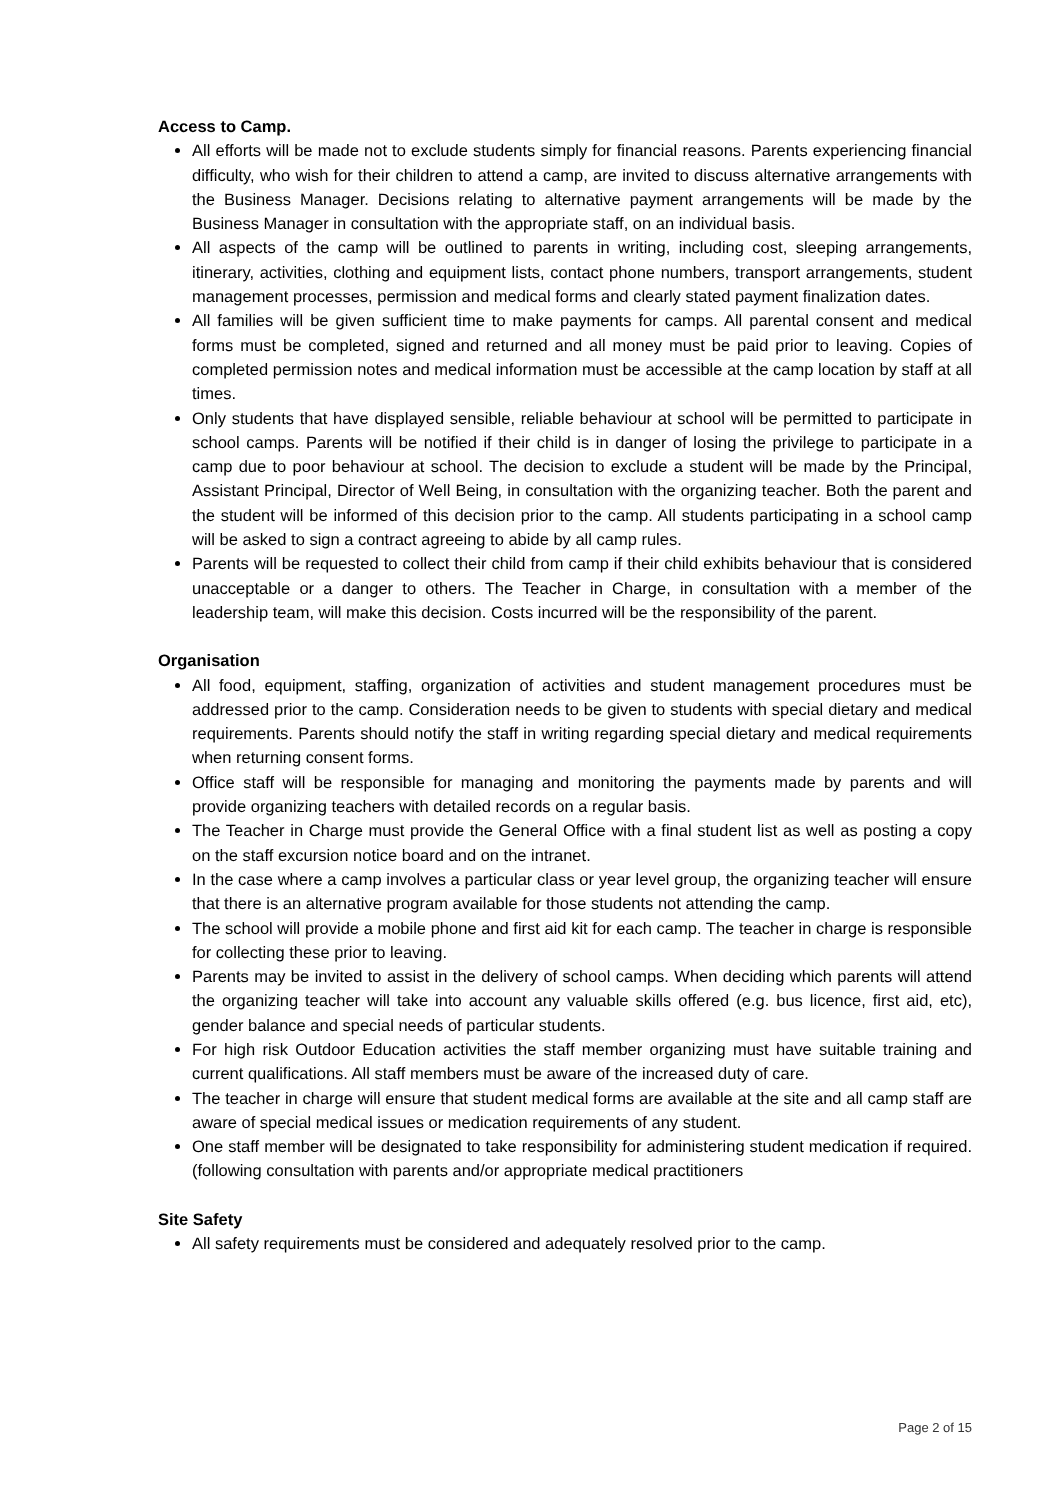Access to Camp.
All efforts will be made not to exclude students simply for financial reasons. Parents experiencing financial difficulty, who wish for their children to attend a camp, are invited to discuss alternative arrangements with the Business Manager. Decisions relating to alternative payment arrangements will be made by the Business Manager in consultation with the appropriate staff, on an individual basis.
All aspects of the camp will be outlined to parents in writing, including cost, sleeping arrangements, itinerary, activities, clothing and equipment lists, contact phone numbers, transport arrangements, student management processes, permission and medical forms and clearly stated payment finalization dates.
All families will be given sufficient time to make payments for camps. All parental consent and medical forms must be completed, signed and returned and all money must be paid prior to leaving. Copies of completed permission notes and medical information must be accessible at the camp location by staff at all times.
Only students that have displayed sensible, reliable behaviour at school will be permitted to participate in school camps. Parents will be notified if their child is in danger of losing the privilege to participate in a camp due to poor behaviour at school. The decision to exclude a student will be made by the Principal, Assistant Principal, Director of Well Being, in consultation with the organizing teacher. Both the parent and the student will be informed of this decision prior to the camp. All students participating in a school camp will be asked to sign a contract agreeing to abide by all camp rules.
Parents will be requested to collect their child from camp if their child exhibits behaviour that is considered unacceptable or a danger to others. The Teacher in Charge, in consultation with a member of the leadership team, will make this decision. Costs incurred will be the responsibility of the parent.
Organisation
All food, equipment, staffing, organization of activities and student management procedures must be addressed prior to the camp. Consideration needs to be given to students with special dietary and medical requirements. Parents should notify the staff in writing regarding special dietary and medical requirements when returning consent forms.
Office staff will be responsible for managing and monitoring the payments made by parents and will provide organizing teachers with detailed records on a regular basis.
The Teacher in Charge must provide the General Office with a final student list as well as posting a copy on the staff excursion notice board and on the intranet.
In the case where a camp involves a particular class or year level group, the organizing teacher will ensure that there is an alternative program available for those students not attending the camp.
The school will provide a mobile phone and first aid kit for each camp. The teacher in charge is responsible for collecting these prior to leaving.
Parents may be invited to assist in the delivery of school camps. When deciding which parents will attend the organizing teacher will take into account any valuable skills offered (e.g. bus licence, first aid, etc), gender balance and special needs of particular students.
For high risk Outdoor Education activities the staff member organizing must have suitable training and current qualifications. All staff members must be aware of the increased duty of care.
The teacher in charge will ensure that student medical forms are available at the site and all camp staff are aware of special medical issues or medication requirements of any student.
One staff member will be designated to take responsibility for administering student medication if required. (following consultation with parents and/or appropriate medical practitioners
Site Safety
All safety requirements must be considered and adequately resolved prior to the camp.
Page 2 of 15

§

§ **Exercise brief**: Each line from the top of the material through the line containing "Organisation" should be reproduced exactly; please drop any images.

§ **Answer below**:
Access to Camp.
All efforts will be made not to exclude students simply for financial reasons. Parents experiencing financial difficulty, who wish for their children to attend a camp, are invited to discuss alternative arrangements with the Business Manager. Decisions relating to alternative payment arrangements will be made by the Business Manager in consultation with the appropriate staff, on an individual basis.
All aspects of the camp will be outlined to parents in writing, including cost, sleeping arrangements, itinerary, activities, clothing and equipment lists, contact phone numbers, transport arrangements, student management processes, permission and medical forms and clearly stated payment finalization dates.
All families will be given sufficient time to make payments for camps. All parental consent and medical forms must be completed, signed and returned and all money must be paid prior to leaving. Copies of completed permission notes and medical information must be accessible at the camp location by staff at all times.
Only students that have displayed sensible, reliable behaviour at school will be permitted to participate in school camps. Parents will be notified if their child is in danger of losing the privilege to participate in a camp due to poor behaviour at school. The decision to exclude a student will be made by the Principal, Assistant Principal, Director of Well Being, in consultation with the organizing teacher. Both the parent and the student will be informed of this decision prior to the camp. All students participating in a school camp will be asked to sign a contract agreeing to abide by all camp rules.
Parents will be requested to collect their child from camp if their child exhibits behaviour that is considered unacceptable or a danger to others. The Teacher in Charge, in consultation with a member of the leadership team, will make this decision. Costs incurred will be the responsibility of the parent.
Organisation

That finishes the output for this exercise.